### ACTION ITEM
Use the article below on Kushner and Trump to answer these questions.
1. On what day was the Times article quoted in the piece published?
2. What is the name of the Russian banker Kushner met in mid-December?
3. With which earlier White House is Trump's presidency constantly compared?

### SELECTED EXTRACT
#####

Stand By Your Man: Will Kushner and Trump Stick Together?

The ties that bind are the ties that brand.

Politics Features Jared Kushner
Stand By Your Man: Will Kushner and Trump Stick Together?

Will Trump give Kushner up? I mean that hypothetically at this point, of course. The Trumps usually stick close together. But it seems obvious: if the course of human events continues in this manner, then the time will come when Trump will have to choose between himself and his relations. A Times article published on Memorial Day noted that:

Jared Kushner, the president’s son-in-law and senior adviser, was looking for a direct line to President Vladimir V. Putin of Russia — a search that in mid-December found him in a room with a Russian banker whose financial institution was deeply intertwined with Russian intelligence, and remains under sanction by the United States. Federal and congressional investigators are now examining what exactly Mr. Kushner and the Russian banker, Sergey N. Gorkov, wanted from each other.

Constant comparisons with the Nixon White House do no favors to Trump: both were under the shadow of scandal, but Nixon’s Executive had a level of professionalism which this Orange Presidency can hardly wink at. Here too there are parallels.

#####

[Saved entries]
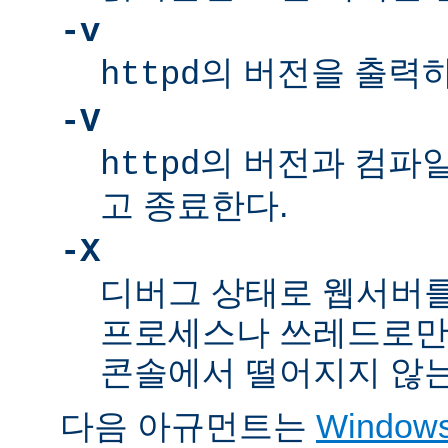
-v
의 버전을 출력
httpd
-V
의 버전과 컴파
httpd
고 종료한다.
-X
디버그 상태로 웹서버를
프로세스나 쓰레드로만
콘솔에서 떨어지지 않는
다음 아규먼트는
Windo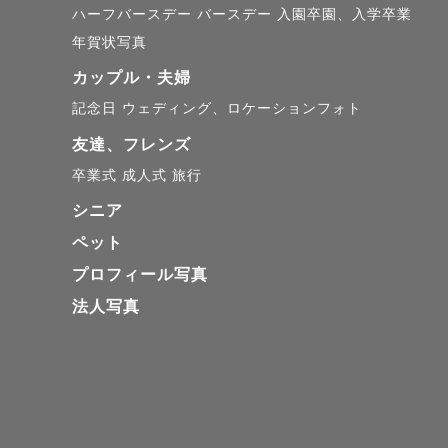
ハーフバースデー
バースデー
入園卒園、入学卒業
年賀状写真
◎自己紹介

カップル・夫婦
1994年生
記念日
ウェディング、ロケーションフォト
生まれてか
友達、フレンズ
卒業式
成人式
旅行
*~Work~*

シニア
本業カメラ
ペット
幅広いジャ
プロフィール写真
ジ作りの提
法人写真
大切な瞬間
写真撮影と
せください🎬
*~Hobby~*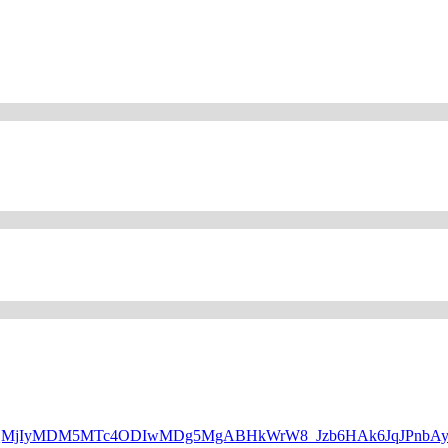
WQQMjIyMDM5MTc4ODIwMDg5MgABHkWrW8_Jzb6HAk6JqJPnbAyP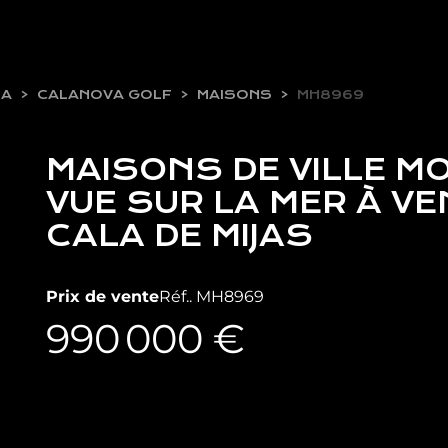
TA
CALANOVA GOLF
MAISONS
MH8969
MAISONS DE VILLE M
VUE SUR LA MER À VE
CALA DE MIJAS
Prix de vente
Réf.. MH8969
990 000 €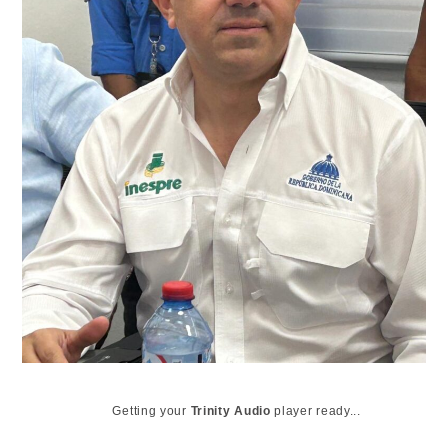
Getting your
Trinity Audio
player ready...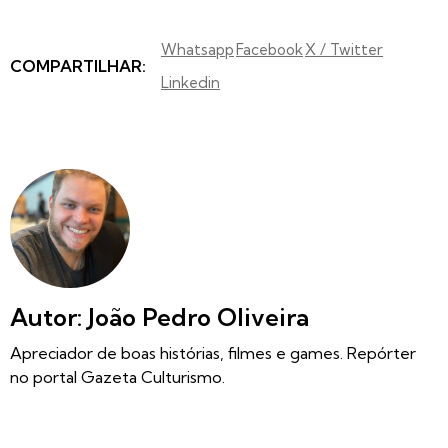
Whatsapp
Facebook
X / Twitter
COMPARTILHAR:
Linkedin
Autor: João Pedro Oliveira
Apreciador de boas histórias, filmes e games. Repórter
no portal Gazeta Culturismo.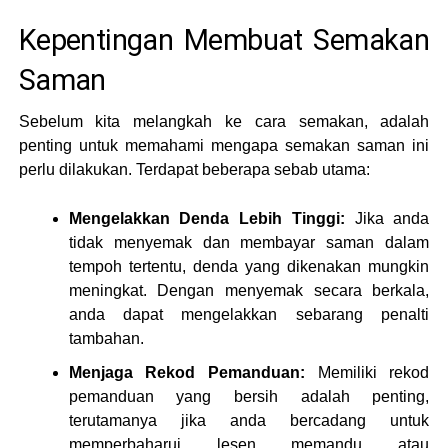
Kepentingan Membuat Semakan
Saman
Sebelum kita melangkah ke cara semakan, adalah
penting untuk memahami mengapa semakan saman ini
perlu dilakukan. Terdapat beberapa sebab utama:
Mengelakkan Denda Lebih Tinggi:
Jika anda
tidak menyemak dan membayar saman dalam
tempoh tertentu, denda yang dikenakan mungkin
meningkat. Dengan menyemak secara berkala,
anda dapat mengelakkan sebarang penalti
tambahan.
Menjaga Rekod Pemanduan:
Memiliki rekod
pemanduan yang bersih adalah penting,
terutamanya jika anda bercadang untuk
memperbaharui lesen memandu atau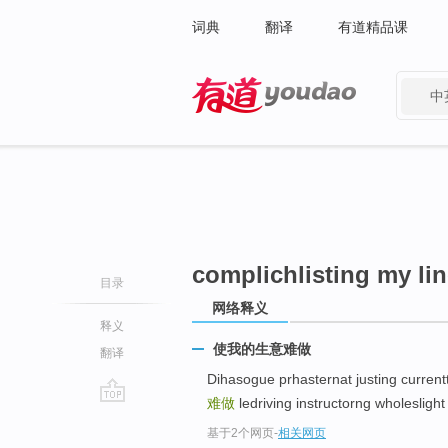
词典
翻译
有道精品课
中
有道 - 网易旗下搜索
complichlisting my li
目录
网络释义
释义
使我的生意难做
翻译
Dihasogue prhasternat justing curr
难做
ledriving instructorng wholesl
go
基于2个网页
-
相关网页
top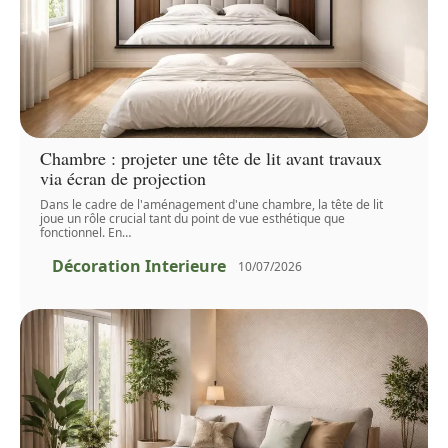
Chambre : projeter une tête de lit avant travaux
via écran de projection
Dans le cadre de l'aménagement d'une chambre, la tête de lit
joue un rôle crucial tant du point de vue esthétique que
fonctionnel. En
…
Décoration Interieure
10/07/2026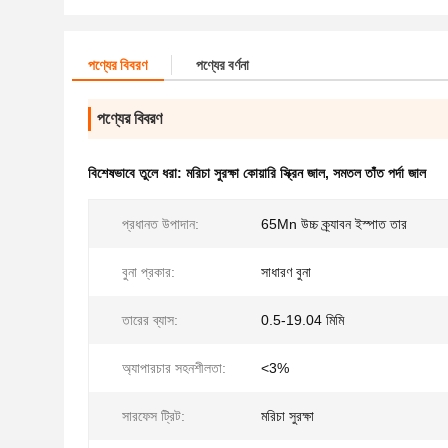
পণ্যের বিবরণ
পণ্যের বর্ণনা
পণ্যের বিবরণ
বিশেষভাবে তুলে ধরা:
মরিচা সুরক্ষা কোয়ারি স্ক্রিন জাল
,
সমতল তাঁত পর্দা জাল
প্রধানত উপাদান:
65Mn উচ্চ ক্র্যাবন ইস্পাত তার
বুনা প্রকার:
সাধারণ বুনা
তারের ব্যাস:
0.5-19.04 মিমি
অ্যাপারচার সহনশীলতা:
<3%
সারফেস ট্রিট:
মরিচা সুরক্ষা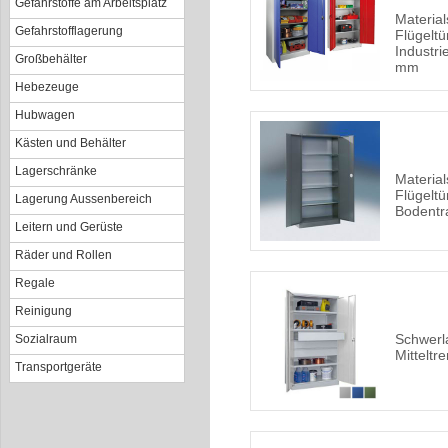
Gefahrstoffe am Arbeitsplatz
Material
Gefahrstofflagerung
Flügeltü
Industri
Großbehälter
mm
Hebezeuge
Hubwagen
Kästen und Behälter
Lagerschränke
Material
Flügeltü
Lagerung Aussenbereich
Bodentr
Leitern und Gerüste
Räder und Rollen
Regale
Reinigung
Schwerl
Sozialraum
Mittelt
Transportgeräte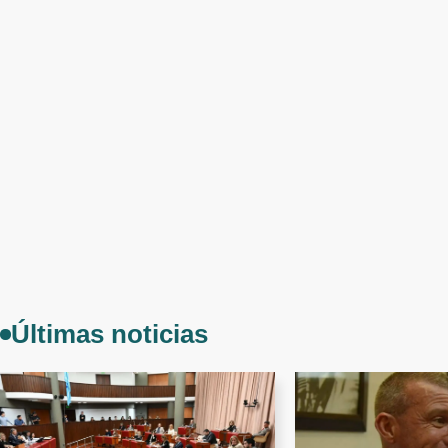
Últimas noticias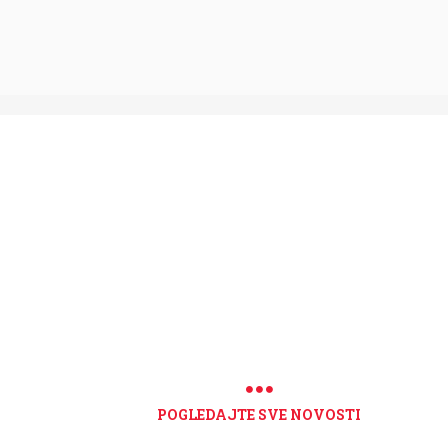
POGLEDAJTE SVE NOVOSTI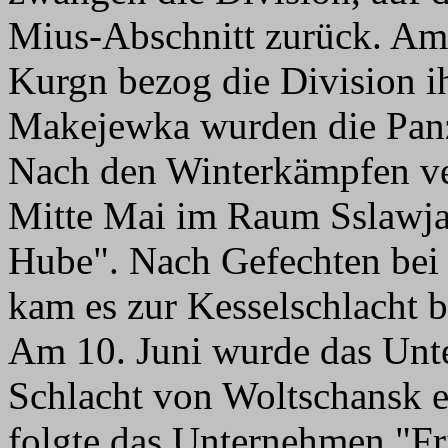
Mius-Abschnitt zurück. Am
Kurgn bezog die Division ih
Makejewka wurden die Panze
Nach den Winterkämpfen ve
Mitte Mai im Raum Sslawj
Hube". Nach Gefechten bei
kam es zur Kesselschlacht 
Am 10. Juni wurde das Unt
Schlacht von Woltschansk e
folgte das Unternehmen "Fri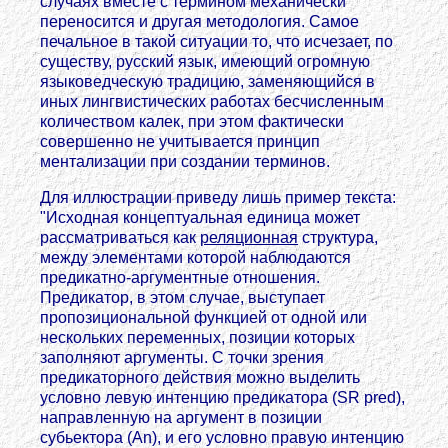
случаях вместе с термином механически
переносится и другая методология. Самое
печальное в такой ситуации то, что исчезает, по
существу, русский язык, имеющий огромную
языковедческую традицию, заменяющийся в
иных лингвистических работах бесчисленным
количеством калек, при этом фактически
совершенно не учитывается принцип
ментализации при создании терминов.
Для иллюстрации приведу лишь пример текста:
"Исходная концептуальная единица может
рассматриваться как
реляционная
структура,
между элементами которой наблюдаются
предикатно-аргументные отношения.
Предикатор, в этом случае, выступает
пропозициональной функцией от одной или
нескольких переменных, позиции которых
заполняют аргументы. С точки зрения
предикаторного действия можно выделить
условно левую интенцию предикатора (SR pred),
направленную на аргумент в позиции
субьектора (An), и его условно правую интенцию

#####

### WRITTEN REPLY
1. Memorial Day
2. Sergey N. Gorkov
3. The Nixon White House